(Stored data)
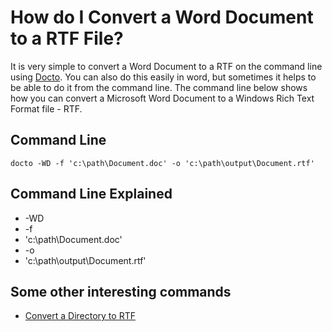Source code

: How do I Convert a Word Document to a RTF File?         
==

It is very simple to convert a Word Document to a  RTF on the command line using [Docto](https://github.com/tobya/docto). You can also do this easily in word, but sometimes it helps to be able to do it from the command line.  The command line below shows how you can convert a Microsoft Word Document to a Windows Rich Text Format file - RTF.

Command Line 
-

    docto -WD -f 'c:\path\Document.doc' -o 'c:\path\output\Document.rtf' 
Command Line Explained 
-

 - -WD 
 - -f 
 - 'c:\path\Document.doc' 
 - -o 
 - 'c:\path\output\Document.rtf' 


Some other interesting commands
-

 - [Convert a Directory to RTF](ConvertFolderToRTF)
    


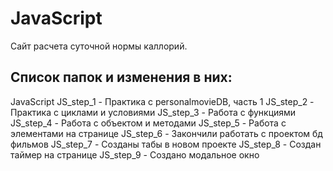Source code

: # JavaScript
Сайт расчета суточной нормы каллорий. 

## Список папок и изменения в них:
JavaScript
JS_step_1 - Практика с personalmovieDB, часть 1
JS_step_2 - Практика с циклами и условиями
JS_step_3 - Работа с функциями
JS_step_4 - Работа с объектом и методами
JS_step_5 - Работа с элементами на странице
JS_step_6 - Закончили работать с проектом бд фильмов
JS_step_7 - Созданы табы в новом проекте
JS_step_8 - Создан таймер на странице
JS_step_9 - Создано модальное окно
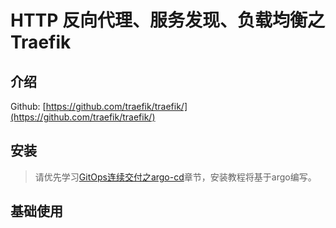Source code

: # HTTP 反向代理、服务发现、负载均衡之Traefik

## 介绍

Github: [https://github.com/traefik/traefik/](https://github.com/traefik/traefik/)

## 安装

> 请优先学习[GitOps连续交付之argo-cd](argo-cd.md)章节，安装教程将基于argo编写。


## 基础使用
---
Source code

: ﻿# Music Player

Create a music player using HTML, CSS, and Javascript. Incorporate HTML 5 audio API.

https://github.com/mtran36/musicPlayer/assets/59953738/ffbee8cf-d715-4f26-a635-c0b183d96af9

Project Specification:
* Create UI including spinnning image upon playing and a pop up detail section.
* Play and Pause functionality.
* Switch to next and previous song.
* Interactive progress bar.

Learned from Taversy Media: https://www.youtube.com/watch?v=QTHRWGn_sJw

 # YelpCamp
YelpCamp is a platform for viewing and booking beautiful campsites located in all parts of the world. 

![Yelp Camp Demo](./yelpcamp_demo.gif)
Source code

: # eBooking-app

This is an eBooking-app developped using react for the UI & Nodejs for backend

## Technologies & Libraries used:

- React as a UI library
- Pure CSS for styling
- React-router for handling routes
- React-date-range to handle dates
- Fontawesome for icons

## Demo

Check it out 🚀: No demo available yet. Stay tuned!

DIRECTIONS FOR THIS TASK >>
In the listing above, copy word for word every line from the line with "- React as a UI library" to the line with "Check it out", including both of those lines.

RESPONSE BELOW >>
- React as a UI library
- Pure CSS for styling
- React-router for handling routes
- React-date-range to handle dates
- Fontawesome for icons

## Demo

Check it out 🚀: No demo available yet. Stay tuned!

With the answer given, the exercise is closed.